Jacob était attaché émotionnellement à sa mère, donc facilement influençable et manipulable entre ses mains. Il est lié à sa mère par un lien d’âme fusionnelle, le cordon ombilical n’a jamais été coupé. De ce fait il n’a jamais reçu l’amour du papa. Rébecca devient responsable des divisions et de toute la haine dans la famille. Cela va provoquer le désir de tuer dans le coeur d’Esaü.  La fuite de Jacob devient la seule issue possible pour sauver sa vie en danger. C’est ce que fait  une mère influencée par l’esprit et le modèle de gouvernement de Babylone. Elle déshonore complètement son mari, jusqu’à la mort, par son attitude et l’attitude qu’elle fait adopter à son préféré : Jacob qui déshonore son père  en se présentant comme étant Esaü. Jacob trompe son père, également par un baiser.
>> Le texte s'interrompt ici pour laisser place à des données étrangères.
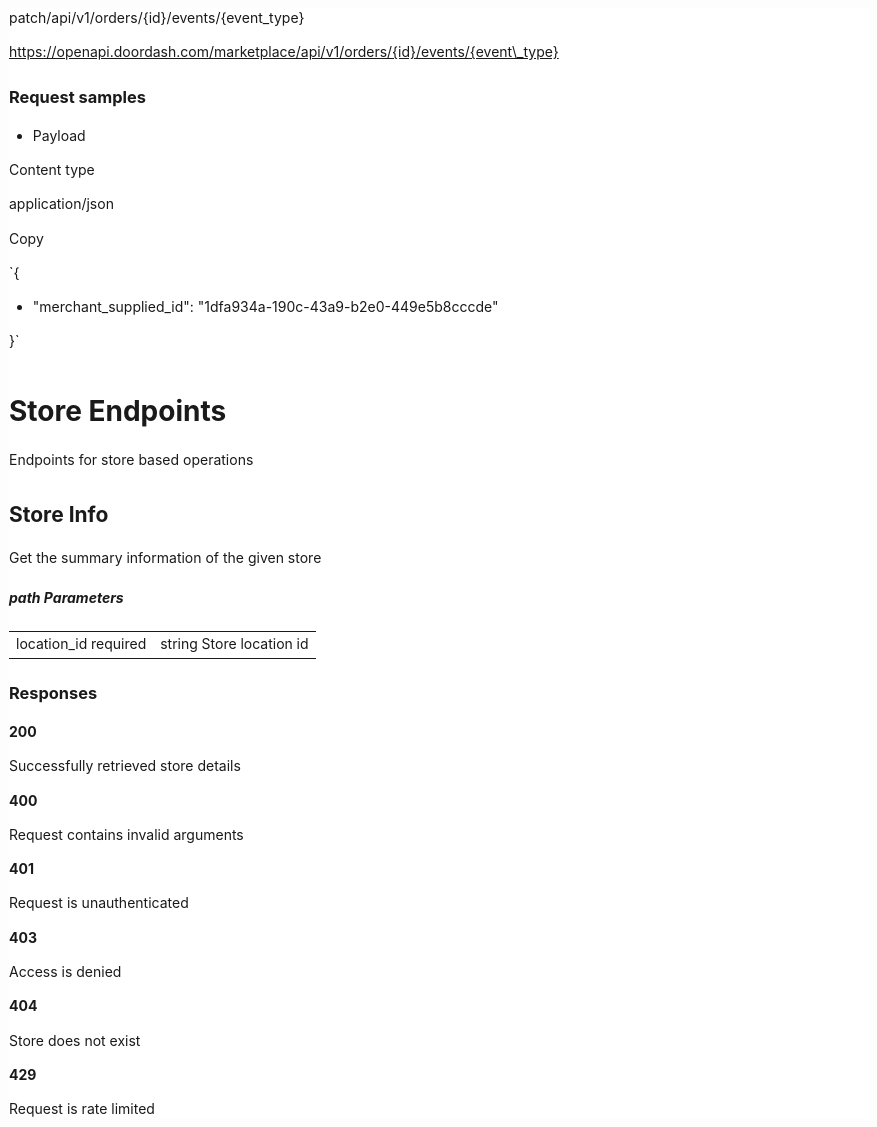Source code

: patch/api/v1/orders/{id}/events/{event\_type}

https://openapi.doordash.com/marketplace/api/v1/orders/{id}/events/{event\_type}

### Request samples

* Payload

Content type

application/json

Copy

`{

* "merchant_supplied_id": "1dfa934a-190c-43a9-b2e0-449e5b8cccde"

}`

# Store Endpoints

Endpoints for store based operations

## Store Info

Get the summary information of the given store

##### path Parameters

|  |  |
| --- | --- |
| location\_id required | string  Store location id |

### Responses

**200** 

Successfully retrieved store details

**400** 

Request contains invalid arguments

**401** 

Request is unauthenticated

**403** 

Access is denied

**404** 

Store does not exist

**429** 

Request is rate limited
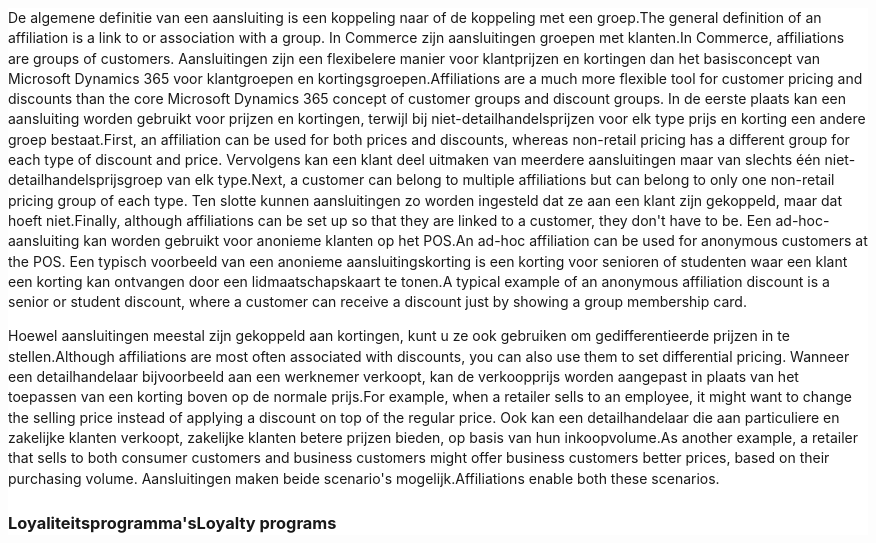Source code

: <span data-ttu-id="20d4c-154">De algemene definitie van een aansluiting is een koppeling naar of de koppeling met een groep.</span><span class="sxs-lookup"><span data-stu-id="20d4c-154">The general definition of an affiliation is a link to or association with a group.</span></span> <span data-ttu-id="20d4c-155">In Commerce zijn aansluitingen groepen met klanten.</span><span class="sxs-lookup"><span data-stu-id="20d4c-155">In Commerce, affiliations are groups of customers.</span></span> <span data-ttu-id="20d4c-156">Aansluitingen zijn een flexibelere manier voor klantprijzen en kortingen dan het basisconcept van Microsoft Dynamics 365 voor klantgroepen en kortingsgroepen.</span><span class="sxs-lookup"><span data-stu-id="20d4c-156">Affiliations are a much more flexible tool for customer pricing and discounts than the core Microsoft Dynamics 365 concept of customer groups and discount groups.</span></span> <span data-ttu-id="20d4c-157">In de eerste plaats kan een aansluiting worden gebruikt voor prijzen en kortingen, terwijl bij niet-detailhandelsprijzen voor elk type prijs en korting een andere groep bestaat.</span><span class="sxs-lookup"><span data-stu-id="20d4c-157">First, an affiliation can be used for both prices and discounts, whereas non-retail pricing has a different group for each type of discount and price.</span></span> <span data-ttu-id="20d4c-158">Vervolgens kan een klant deel uitmaken van meerdere aansluitingen maar van slechts één niet-detailhandelsprijsgroep van elk type.</span><span class="sxs-lookup"><span data-stu-id="20d4c-158">Next, a customer can belong to multiple affiliations but can belong to only one non-retail pricing group of each type.</span></span> <span data-ttu-id="20d4c-159">Ten slotte kunnen aansluitingen zo worden ingesteld dat ze aan een klant zijn gekoppeld, maar dat hoeft niet.</span><span class="sxs-lookup"><span data-stu-id="20d4c-159">Finally, although affiliations can be set up so that they are linked to a customer, they don't have to be.</span></span> <span data-ttu-id="20d4c-160">Een ad-hoc-aansluiting kan worden gebruikt voor anonieme klanten op het POS.</span><span class="sxs-lookup"><span data-stu-id="20d4c-160">An ad-hoc affiliation can be used for anonymous customers at the POS.</span></span> <span data-ttu-id="20d4c-161">Een typisch voorbeeld van een anonieme aansluitingskorting is een korting voor senioren of studenten waar een klant een korting kan ontvangen door een lidmaatschapskaart te tonen.</span><span class="sxs-lookup"><span data-stu-id="20d4c-161">A typical example of an anonymous affiliation discount is a senior or student discount, where a customer can receive a discount just by showing a group membership card.</span></span>

<span data-ttu-id="20d4c-162">Hoewel aansluitingen meestal zijn gekoppeld aan kortingen, kunt u ze ook gebruiken om gedifferentieerde prijzen in te stellen.</span><span class="sxs-lookup"><span data-stu-id="20d4c-162">Although affiliations are most often associated with discounts, you can also use them to set differential pricing.</span></span> <span data-ttu-id="20d4c-163">Wanneer een detailhandelaar bijvoorbeeld aan een werknemer verkoopt, kan de verkoopprijs worden aangepast in plaats van het toepassen van een korting boven op de normale prijs.</span><span class="sxs-lookup"><span data-stu-id="20d4c-163">For example, when a retailer sells to an employee, it might want to change the selling price instead of applying a discount on top of the regular price.</span></span> <span data-ttu-id="20d4c-164">Ook kan een detailhandelaar die aan particuliere en zakelijke klanten verkoopt, zakelijke klanten betere prijzen bieden, op basis van hun inkoopvolume.</span><span class="sxs-lookup"><span data-stu-id="20d4c-164">As another example, a retailer that sells to both consumer customers and business customers might offer business customers better prices, based on their purchasing volume.</span></span> <span data-ttu-id="20d4c-165">Aansluitingen maken beide scenario's mogelijk.</span><span class="sxs-lookup"><span data-stu-id="20d4c-165">Affiliations enable both these scenarios.</span></span>

### <a name="loyalty-programs"></a><span data-ttu-id="20d4c-166">Loyaliteitsprogramma's</span><span class="sxs-lookup"><span data-stu-id="20d4c-166">Loyalty programs</span></span>
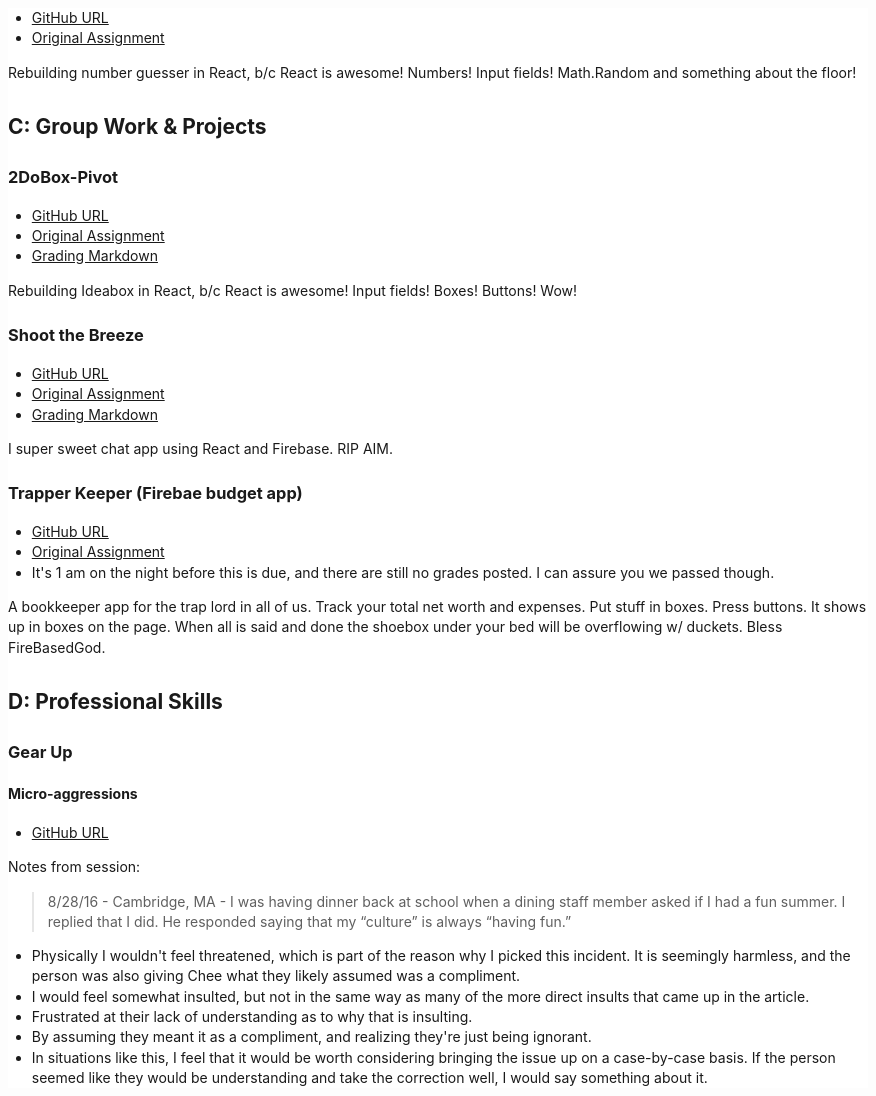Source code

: * [GitHub URL](https://github.com/JeffBuss/number-guesser)
* [Original Assignment](http://frontend.turing.io/projects/number-guesser-in-react.html)

Rebuilding number guesser in React, b/c React is awesome! Numbers! Input fields! Math.Random and something about the floor!

## C: Group Work & Projects

### 2DoBox-Pivot

* [GitHub URL](http://frontend.turing.io/projects/2DoBox-Pivot)
* [Original Assignment](http://frontend.turing.io/projects/game-time.html)
* [Grading Markdown](https://github.com/turingschool/front-end-submissions-public/blob/master/1610/mod-2/2doBox-pivot/jeff-dan.md)

Rebuilding Ideabox in React, b/c React is awesome! Input fields! Boxes! Buttons! Wow!


### Shoot the Breeze

* [GitHub URL](https://github.com/jwood11atx/shoot-the-breeze)
* [Original Assignment](http://frontend.turing.io/projects/shoot-the-breeze.html)
* [Grading Markdown](https://github.com/turingschool/front-end-submissions-public/edit/master/1610/mod-2/shoot-the-breeze/jeff-justin.md)

I super sweet chat app using React and Firebase. RIP AIM.


### Trapper Keeper (Firebae budget app)

* [GitHub URL](https://github.com/JeffBuss/smart-budget)
* [Original Assignment](http://frontend.turing.io/projects/fire-bae.html)
* It's 1 am on the night before this is due, and there are still no grades posted. I can assure you we passed though. 

A bookkeeper app for the trap lord in all of us. Track your total net worth and expenses. Put stuff in boxes. Press buttons. It shows up in boxes on the page. When all is said and done the shoebox under your bed will be overflowing w/ duckets. Bless FireBasedGod.


## D: Professional Skills

### Gear Up
#### Micro-aggressions

* [GitHub URL](https://github.com/turingschool/gear-up/blob/master/microaggressions_original.markdown)

Notes from session:
> 8/28/16 - Cambridge, MA - I was having dinner back at school when a dining staff member asked if I had a fun summer. I replied that I did. He responded saying that my “culture” is always “having fun.”

* Physically I wouldn't feel threatened, which is part of the reason why I picked this incident. It is seemingly harmless, and the person was also giving Chee what they likely assumed was a compliment.
* I would feel somewhat insulted, but not in the same way as many of the more direct insults that came up in the article.
* Frustrated at their lack of understanding as to why that is insulting.
* By assuming they meant it as a compliment, and realizing they're just being ignorant.
* In situations like this, I feel that it would be worth considering bringing the issue up on a case-by-case basis. If the person seemed like they would be understanding and take the correction well, I would say something about it.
Par sa manœuvre, Rébecca trompe son fils aîné, elle jette dans son cœur la haine, le meurtre dans son cœur. Ésaü, de ce fait tout au long de sa vie  restera orphelin de mère. Il va rentrer dans le cycle des carences maternelles ou l’absence de la mère. Il ne recevra pas de sa part la nourriture émotionnelle dont il avait besoin pour être un homme équilibré. Rébecca s’élève contre le plan de Dieu, dans son rôle de maman. Nous sommes loin de l’aide semblable créée par Dieu.

 

 Toute sa vie Ésaü sera un carencé de l’amour maternel. Le diable aime ces situations, ces personnes : homme ou femme affaiblies ou carencées dans l’amour maternel. Il sait que dans ces vies il pourra facilement tirer les ficelles du rejet, de la rébellion, mettre la haine dans ces cœurs  ouvert au meurtre. Ces personnes se tiendront dans l’isolement, la peur, la crainte. Le diable sait également que toutes personnes carencées dans l’amour maternel reproduiront le même modèle dans la vie de leurs enfants. Et cela se reproduira de générations en générations, jusqu’au jour où une personne prendra conscience de ce problème, et acceptera de s’humilier devant Dieu et de rompre l’influence de cet héritage.

 

 Les carences maternelles, à travers le favoritisme et la manipulation peuvent amener le meurtre, la haine, la jalousie et la division entre les enfants : quand Esaü apprend auprès de son père qu’il a été supplanté par son frère, dans la bénédiction qu’il espérait recevoir il poussa de grands cris :  Esaü conçut de la haine contre Jacob, à cause de la bénédiction dont son père l’avait béni ; et Esaü disait en son cœur : Les jours du deuil de mon père vont approcher, et je tuerai Jacob, mon frère.                                      Genèse 27 : 41

Rébecca est toujours là, veillant et surveillant, comme un chat qui guette sa proie ou  défend son territoire : Voici, Esaü, ton frère, veut tirer vengeance de toi, en te tuant. Maintenant, mon fils, écoute ma voix ! Lève-toi, fuis chez Laban, mon frère, à Charan ; et reste auprès de lui quelque temps, jusqu’à ce que la fureur de ton frère s’apaise, jusqu’à ce que la colère de ton frère se détourne de toi, et qu’il oublie ce que tu lui as fait. Alors je te ferai revenir.                                                                                                           Genèse 27 : 42b à 45

En réalité Rébecca perd ses deux fils le même jour, tous les deux deviennent des orphelins : Ésaü sera orphelin de mère, Jacob sera orphelin de père. Là encore nous retrouvons l’influence de l’esprit de Babylone qui cherchent à détruire la famille établie selon le modèle de Dieu.